Terlepas dari efek insiden penembakan tersebut bagi kedua Negara (Malaysia dan Indonesia), ada hal menarik yang kemudian perlu kita pahami bersama terkait dengan batas wilayah terutama batas maritim antar negara. Pernyataan tentang nelayan Indonesia yang memasuki perairan Malaysia tentu tidak bisa dileaskan dari pemahaman terhadap batas maritim antara Indonesia dan Malaysia di Selata Malaka.

Seperti kita ketahui bahwa Negara Indonesia terletak di antara dua samudera dan dua benua yang bertetangga dengan beberapa negara. Mengingat jaraknya yang relatif dekat, Indonesia berkepentingan untuk menetapkan batas maritim dengan 10 negara tetangga yaitu India, Thailand, Malaysia, Singapura, Vietnam, Filipina, Palau, Papua Nu Gini, Australia, dan Timor Timur. Hal ini dalam rangka mempertegas kedaulatan dan hak berdaulat Indonesia atas wilayah maritim di sekitarnya.

Ada sejarah panjang yang terangkai mengenai batas wilayah Negara antara Indonesia dan Malaysia, baik batas darat maupun batas maritim. Yang menarik untuk dibahas pada topik ini adalah mengenai batas maritim antara Indonesia dan Malaysia. Pada tahun 1969 sudah ada perjanjian antara Indonesia dan Malaysia mengenai batas landas kontinen (dasar laut) antara kedua Negara. Perjanjian tersebut juga mencakup perbatasan di pulau Natuna dan semenanjung Malaysia di sebelah barat Laut Cina Selatan. Dan pada tahun 1970 ada tambahan perjanjian batas antara Malaysia dan Indonesia mengenai perbatasan Laut Wilayah (territorial sea).

Laut wilayah adalah kawasan perairan suatu Negara yang diukur sejauh 12 mil laut dari garis pangkal suatu Negara (biasanya berupa garis pantai). Jika ada dua Negara yang berdekatan sama-sama mengklaim 12 mil laut untuk laut wilayah dan bertampalan (overlap) maka perlu ditegaskan batas antar perairan laut wilayah tersebut. Batas antar laut wilayah tersebut mencakup tubuh air (water column). Batas inilah yang kemudian digunakan sebagai penanda adanya pelanggaran di wilayah perairan seperti apa yang dituduhkan kepada nelayan Indonesia.

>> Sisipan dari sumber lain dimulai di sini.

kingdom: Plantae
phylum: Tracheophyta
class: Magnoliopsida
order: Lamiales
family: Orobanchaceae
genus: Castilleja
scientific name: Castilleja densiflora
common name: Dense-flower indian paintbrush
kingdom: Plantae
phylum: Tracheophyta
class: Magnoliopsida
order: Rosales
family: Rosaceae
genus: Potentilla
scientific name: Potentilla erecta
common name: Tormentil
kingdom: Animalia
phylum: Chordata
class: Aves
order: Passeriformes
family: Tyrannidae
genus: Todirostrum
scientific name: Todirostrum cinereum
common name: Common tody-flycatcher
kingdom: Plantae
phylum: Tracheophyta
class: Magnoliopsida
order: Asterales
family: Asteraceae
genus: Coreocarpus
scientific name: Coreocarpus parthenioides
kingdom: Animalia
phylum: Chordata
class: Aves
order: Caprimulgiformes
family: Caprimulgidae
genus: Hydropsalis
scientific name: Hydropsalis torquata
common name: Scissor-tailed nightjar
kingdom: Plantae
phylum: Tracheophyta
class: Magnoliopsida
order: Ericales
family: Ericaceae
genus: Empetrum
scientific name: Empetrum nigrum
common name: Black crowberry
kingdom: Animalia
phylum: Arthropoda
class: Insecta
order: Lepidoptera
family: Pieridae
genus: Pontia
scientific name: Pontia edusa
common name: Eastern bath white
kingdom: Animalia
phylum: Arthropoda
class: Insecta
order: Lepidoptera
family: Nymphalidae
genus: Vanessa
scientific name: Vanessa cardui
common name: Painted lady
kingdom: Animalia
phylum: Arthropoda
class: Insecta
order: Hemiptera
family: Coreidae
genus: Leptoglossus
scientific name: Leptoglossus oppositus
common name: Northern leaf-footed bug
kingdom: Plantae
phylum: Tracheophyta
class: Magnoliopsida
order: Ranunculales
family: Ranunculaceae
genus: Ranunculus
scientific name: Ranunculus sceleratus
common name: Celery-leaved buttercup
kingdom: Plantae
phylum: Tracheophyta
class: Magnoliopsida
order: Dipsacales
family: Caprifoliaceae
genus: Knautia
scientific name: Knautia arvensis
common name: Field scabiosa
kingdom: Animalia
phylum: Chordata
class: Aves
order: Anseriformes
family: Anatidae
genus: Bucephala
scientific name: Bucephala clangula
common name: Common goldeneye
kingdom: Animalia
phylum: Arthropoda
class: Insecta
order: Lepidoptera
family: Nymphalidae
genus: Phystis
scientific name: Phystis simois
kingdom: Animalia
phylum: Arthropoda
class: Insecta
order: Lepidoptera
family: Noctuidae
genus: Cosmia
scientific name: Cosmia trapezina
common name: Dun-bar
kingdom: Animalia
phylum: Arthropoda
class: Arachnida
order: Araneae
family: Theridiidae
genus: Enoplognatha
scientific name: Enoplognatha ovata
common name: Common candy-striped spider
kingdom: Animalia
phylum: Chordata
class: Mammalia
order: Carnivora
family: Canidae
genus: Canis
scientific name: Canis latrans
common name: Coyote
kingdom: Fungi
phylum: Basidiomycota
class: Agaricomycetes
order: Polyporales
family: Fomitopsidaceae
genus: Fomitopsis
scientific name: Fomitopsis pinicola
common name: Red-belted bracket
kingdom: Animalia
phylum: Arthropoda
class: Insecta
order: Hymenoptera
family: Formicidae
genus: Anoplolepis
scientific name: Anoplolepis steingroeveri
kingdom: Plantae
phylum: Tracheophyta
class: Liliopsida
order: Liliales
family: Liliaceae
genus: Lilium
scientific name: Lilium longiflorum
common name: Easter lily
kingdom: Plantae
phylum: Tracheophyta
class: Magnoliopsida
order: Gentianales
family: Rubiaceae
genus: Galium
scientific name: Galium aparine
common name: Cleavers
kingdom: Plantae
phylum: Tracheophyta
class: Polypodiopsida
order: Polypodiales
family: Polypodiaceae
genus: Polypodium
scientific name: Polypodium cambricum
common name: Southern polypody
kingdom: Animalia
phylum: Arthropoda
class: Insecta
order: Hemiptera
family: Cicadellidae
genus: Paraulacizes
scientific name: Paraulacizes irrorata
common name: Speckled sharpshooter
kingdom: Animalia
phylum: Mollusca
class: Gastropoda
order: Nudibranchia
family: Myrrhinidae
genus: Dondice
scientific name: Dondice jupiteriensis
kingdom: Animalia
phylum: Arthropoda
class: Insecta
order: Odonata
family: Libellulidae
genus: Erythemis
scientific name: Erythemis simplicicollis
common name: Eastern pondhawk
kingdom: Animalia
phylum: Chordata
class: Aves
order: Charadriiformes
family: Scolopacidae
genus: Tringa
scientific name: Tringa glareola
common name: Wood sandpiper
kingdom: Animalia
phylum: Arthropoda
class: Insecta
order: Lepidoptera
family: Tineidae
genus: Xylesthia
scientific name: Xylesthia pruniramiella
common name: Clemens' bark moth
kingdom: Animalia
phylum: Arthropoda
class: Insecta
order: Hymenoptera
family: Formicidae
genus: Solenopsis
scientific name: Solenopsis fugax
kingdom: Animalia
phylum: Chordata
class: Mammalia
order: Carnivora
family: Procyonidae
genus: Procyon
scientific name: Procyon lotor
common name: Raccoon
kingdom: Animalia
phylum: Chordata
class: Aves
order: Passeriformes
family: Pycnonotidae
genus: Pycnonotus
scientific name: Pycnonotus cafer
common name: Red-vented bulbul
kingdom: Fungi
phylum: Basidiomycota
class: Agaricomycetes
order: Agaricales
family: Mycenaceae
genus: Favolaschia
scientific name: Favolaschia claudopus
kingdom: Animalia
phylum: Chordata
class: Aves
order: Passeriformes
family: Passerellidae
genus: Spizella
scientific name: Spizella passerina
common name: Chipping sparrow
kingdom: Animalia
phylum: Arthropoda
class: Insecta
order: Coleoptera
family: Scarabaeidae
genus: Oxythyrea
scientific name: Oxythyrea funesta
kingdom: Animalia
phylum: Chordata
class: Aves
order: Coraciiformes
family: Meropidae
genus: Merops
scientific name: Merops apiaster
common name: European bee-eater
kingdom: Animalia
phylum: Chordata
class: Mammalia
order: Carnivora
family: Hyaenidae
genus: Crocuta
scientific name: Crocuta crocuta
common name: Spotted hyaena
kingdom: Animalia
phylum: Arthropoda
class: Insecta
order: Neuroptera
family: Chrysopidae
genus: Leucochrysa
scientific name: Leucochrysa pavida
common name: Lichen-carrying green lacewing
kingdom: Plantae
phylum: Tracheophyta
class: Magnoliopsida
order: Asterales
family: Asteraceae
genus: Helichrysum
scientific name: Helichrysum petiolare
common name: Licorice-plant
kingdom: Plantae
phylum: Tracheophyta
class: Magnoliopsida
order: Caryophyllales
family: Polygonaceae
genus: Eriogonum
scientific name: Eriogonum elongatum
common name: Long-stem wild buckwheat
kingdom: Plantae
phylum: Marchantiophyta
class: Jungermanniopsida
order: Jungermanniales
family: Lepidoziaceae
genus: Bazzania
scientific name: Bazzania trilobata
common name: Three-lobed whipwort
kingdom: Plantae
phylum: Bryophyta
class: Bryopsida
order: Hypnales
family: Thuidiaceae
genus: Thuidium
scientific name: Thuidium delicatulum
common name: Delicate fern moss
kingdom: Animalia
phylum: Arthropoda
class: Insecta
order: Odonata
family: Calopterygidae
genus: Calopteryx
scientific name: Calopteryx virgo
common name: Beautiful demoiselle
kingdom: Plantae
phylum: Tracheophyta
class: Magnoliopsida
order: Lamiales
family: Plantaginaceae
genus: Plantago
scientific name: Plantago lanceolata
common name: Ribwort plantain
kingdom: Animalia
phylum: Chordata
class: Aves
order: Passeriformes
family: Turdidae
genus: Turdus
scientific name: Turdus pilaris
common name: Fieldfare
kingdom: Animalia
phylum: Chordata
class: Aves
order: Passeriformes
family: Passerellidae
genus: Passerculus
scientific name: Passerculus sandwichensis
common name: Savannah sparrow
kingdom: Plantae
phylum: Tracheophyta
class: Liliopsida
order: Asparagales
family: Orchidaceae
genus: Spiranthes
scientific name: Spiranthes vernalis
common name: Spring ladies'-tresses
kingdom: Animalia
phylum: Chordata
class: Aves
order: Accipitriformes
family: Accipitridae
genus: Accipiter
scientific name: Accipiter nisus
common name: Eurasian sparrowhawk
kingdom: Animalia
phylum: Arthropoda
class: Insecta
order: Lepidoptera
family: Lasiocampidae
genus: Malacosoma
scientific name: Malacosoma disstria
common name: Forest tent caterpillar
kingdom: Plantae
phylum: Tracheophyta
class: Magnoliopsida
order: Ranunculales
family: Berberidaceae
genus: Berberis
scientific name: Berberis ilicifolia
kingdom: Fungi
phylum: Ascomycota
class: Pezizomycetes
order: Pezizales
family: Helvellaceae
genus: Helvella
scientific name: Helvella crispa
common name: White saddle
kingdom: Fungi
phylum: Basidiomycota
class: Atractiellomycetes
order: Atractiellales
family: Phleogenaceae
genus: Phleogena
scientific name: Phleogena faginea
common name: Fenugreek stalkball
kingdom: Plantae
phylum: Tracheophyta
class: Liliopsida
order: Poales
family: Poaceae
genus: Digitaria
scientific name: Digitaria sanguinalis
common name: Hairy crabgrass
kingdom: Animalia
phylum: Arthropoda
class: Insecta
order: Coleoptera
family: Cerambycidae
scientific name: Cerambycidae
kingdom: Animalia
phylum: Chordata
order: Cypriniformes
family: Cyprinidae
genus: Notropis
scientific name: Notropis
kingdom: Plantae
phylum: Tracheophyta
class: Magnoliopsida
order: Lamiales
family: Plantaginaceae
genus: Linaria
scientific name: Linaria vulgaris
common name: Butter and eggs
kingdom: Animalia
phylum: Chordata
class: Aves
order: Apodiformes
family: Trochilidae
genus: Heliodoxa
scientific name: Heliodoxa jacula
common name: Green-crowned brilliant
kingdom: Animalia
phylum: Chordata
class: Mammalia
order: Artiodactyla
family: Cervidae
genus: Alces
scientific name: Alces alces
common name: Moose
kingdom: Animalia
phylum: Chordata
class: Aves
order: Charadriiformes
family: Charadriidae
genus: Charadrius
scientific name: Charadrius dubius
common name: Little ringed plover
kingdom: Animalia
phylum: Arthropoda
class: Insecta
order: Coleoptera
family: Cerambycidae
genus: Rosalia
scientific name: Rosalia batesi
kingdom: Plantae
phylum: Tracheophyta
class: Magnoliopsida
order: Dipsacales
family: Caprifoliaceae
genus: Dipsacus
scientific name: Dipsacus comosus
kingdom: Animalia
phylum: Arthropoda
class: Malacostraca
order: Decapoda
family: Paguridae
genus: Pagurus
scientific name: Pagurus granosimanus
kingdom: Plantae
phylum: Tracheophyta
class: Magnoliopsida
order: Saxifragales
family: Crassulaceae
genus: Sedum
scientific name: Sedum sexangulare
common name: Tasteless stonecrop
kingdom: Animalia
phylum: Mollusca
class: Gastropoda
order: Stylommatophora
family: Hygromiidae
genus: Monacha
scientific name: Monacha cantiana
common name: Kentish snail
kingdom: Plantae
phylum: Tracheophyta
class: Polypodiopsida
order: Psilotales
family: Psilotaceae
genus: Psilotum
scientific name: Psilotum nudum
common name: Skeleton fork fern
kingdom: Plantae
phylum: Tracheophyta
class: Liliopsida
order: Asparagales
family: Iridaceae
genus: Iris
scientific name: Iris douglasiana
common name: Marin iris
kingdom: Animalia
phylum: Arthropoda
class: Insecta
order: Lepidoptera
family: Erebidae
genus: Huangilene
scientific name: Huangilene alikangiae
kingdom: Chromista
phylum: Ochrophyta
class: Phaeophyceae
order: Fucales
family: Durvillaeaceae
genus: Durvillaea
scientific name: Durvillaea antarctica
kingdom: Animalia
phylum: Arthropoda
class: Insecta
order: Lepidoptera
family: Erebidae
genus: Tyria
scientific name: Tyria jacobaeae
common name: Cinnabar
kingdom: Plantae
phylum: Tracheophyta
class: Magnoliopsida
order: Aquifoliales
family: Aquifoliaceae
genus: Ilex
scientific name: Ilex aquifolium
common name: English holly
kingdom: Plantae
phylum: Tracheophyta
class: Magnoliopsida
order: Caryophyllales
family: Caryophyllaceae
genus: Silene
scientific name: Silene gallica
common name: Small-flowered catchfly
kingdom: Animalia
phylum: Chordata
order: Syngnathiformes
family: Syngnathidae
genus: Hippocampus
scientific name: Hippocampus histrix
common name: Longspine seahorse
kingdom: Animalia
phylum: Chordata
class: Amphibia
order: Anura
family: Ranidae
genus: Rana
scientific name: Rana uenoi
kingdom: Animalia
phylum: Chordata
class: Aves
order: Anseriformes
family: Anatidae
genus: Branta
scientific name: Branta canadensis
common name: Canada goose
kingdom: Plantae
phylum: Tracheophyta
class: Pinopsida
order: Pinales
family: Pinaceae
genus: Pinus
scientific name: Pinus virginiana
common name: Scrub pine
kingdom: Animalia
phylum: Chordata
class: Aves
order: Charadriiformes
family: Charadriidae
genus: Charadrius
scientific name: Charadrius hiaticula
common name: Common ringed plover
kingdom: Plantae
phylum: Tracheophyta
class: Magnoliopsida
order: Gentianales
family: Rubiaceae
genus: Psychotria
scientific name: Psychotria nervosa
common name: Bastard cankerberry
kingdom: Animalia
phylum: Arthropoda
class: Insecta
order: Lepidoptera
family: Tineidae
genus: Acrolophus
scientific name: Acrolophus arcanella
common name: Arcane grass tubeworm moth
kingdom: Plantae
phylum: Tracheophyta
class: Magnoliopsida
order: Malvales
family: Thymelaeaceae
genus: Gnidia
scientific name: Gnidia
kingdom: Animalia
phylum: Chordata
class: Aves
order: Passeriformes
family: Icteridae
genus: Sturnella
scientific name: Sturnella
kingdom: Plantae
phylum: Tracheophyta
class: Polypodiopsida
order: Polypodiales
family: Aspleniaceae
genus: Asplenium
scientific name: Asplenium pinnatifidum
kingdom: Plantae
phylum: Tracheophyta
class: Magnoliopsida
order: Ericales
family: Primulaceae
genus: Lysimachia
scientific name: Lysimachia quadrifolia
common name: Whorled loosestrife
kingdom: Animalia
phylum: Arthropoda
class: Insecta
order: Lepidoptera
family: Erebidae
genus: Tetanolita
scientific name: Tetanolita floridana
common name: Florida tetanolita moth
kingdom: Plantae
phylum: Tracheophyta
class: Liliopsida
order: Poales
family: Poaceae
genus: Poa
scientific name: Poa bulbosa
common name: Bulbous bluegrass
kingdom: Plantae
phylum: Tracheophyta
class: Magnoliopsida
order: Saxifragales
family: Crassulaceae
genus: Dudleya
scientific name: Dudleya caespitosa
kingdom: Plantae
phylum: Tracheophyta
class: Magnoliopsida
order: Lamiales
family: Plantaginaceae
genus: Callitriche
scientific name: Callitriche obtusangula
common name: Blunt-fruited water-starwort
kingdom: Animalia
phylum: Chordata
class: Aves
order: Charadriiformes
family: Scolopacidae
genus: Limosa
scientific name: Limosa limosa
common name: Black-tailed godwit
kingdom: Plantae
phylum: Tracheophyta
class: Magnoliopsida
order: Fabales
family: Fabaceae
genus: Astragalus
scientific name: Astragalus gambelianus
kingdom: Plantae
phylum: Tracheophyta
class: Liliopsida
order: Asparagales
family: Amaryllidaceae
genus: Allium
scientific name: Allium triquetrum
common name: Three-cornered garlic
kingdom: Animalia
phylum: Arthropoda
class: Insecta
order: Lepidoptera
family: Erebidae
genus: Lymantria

Tanpa adaya batas laut yang memisahkan tubuh air, sesungguhnya tidak ada dasar untuk mengatakan sebuah kapal telah memasuki wilayah perairan negara lain mengingat aktivitas kapal nelayan ini adalah di air, bukan di dasar laut, bukan di udara. Mari kita lihat kondisi batas laut antara Indonesia dan Malaysia di Selat Malaka.

Batas wilayah antara Indonesia dan Malaysia ditarik dari dekat Singapura dan berakhir di dekat Pula Batu Mandi di Selat Malaka. Artinya tidak ada batas perairan yang berupa batas laut wilayah antara Malaysia dan Indonesia setelah Pulau Batu Mandi ke arah Barat Laut di Selat Malaka. Yang ada hanyalah batas landas kontinen yang ditetapkan pada tahun 1969. Batas landas kontinen, sesuai dengan hukum laut internasional, merupakan batas yang memisahkan dasar laut dua atau lebih negara. Batas landas kontinen tersebut tidak mengatur batas tubuh air. Sehingga secara umum, batas landas kontinen ini berlaku dalam hal pengelolaan lapisan di bawah laut (dasar laut) yang biasanya digunakan untuk pertambangan lepas pantai (off shore).

Menilik kembali insiden yang terjadi, lokasi insiden penembakan tersebut terjadi di sekitar Pulau Berhala. Sayangnya, tidak diketahui secara pasti lokasinya (yang dinyatakan dengan koordinat lokasi insiden). Secara geografis, letak pulau Berhala berada di sebelah utara Pulau Batu Mandi. Artinya lokasi insiden berada di sebelah utara titik paling utara batas laut wilayah Indonesia dan Malaysia. Jika hal tersebut benar (mengenai lokasi insiden) maka di wilayah tersebut tidak ada batas tubuh air. Yang ada hanyalah batas landas kontinen yang membatasi dasar lautnya saja dan tidak membatasi tubuh air.

Artinya apa? Bahwa insiden tersebut terjadi di daerah yang belum jelas batas tubuh airnya. Dengan kata lain, tidak ada dasar hukum yang dijadikan pegangan untuk mengatakan Nelayan Indonesia telah memasuki wilayah perairan Malaysia. Namun begitu, seperti yang diberitakan di media massa, tuduhan atas pelanggaran batas tidak hanya dilakukan oleh Malaysia, tetapi juga Indonesia. Tangkap-menangkap nelayan memang sesuatu yang cukup lumrah di Selat Malaka. Hal ini mengisyaratkan adanya suatu penerimaan secara defakto bahwa batas dasar laut di Selat Malaka juga dianggap batas tubuh air.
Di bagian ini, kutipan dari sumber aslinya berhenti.